RECORDED DATA section start

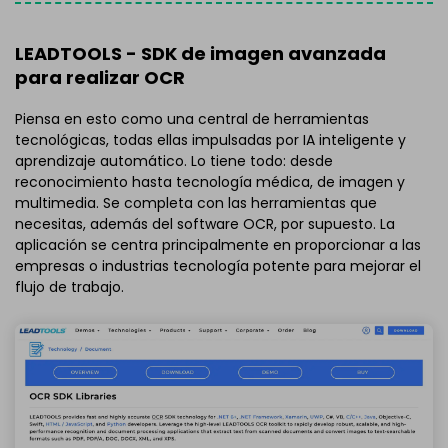
LEADTOOLS - SDK de imagen avanzada
para realizar OCR
Piensa en esto como una central de herramientas
tecnológicas, todas ellas impulsadas por IA inteligente y
aprendizaje automático. Lo tiene todo: desde
reconocimiento hasta tecnología médica, de imagen y
multimedia. Se completa con las herramientas que
necesitas, además del software OCR, por supuesto. La
aplicación se centra principalmente en proporcionar a las
empresas o industrias tecnología potente para mejorar el
flujo de trabajo.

RECORDED DATA section end

Print the records again exactly, pictures excluded.

- _SOLVED PROBLEM_
LEADTOOLS - SDK de imagen avanzada
para realizar OCR
Piensa en esto como una central de herramientas
tecnológicas, todas ellas impulsadas por IA inteligente y
aprendizaje automático. Lo tiene todo: desde
reconocimiento hasta tecnología médica, de imagen y
multimedia. Se completa con las herramientas que
necesitas, además del software OCR, por supuesto. La
aplicación se centra principalmente en proporcionar a las
empresas o industrias tecnología potente para mejorar el
flujo de trabajo.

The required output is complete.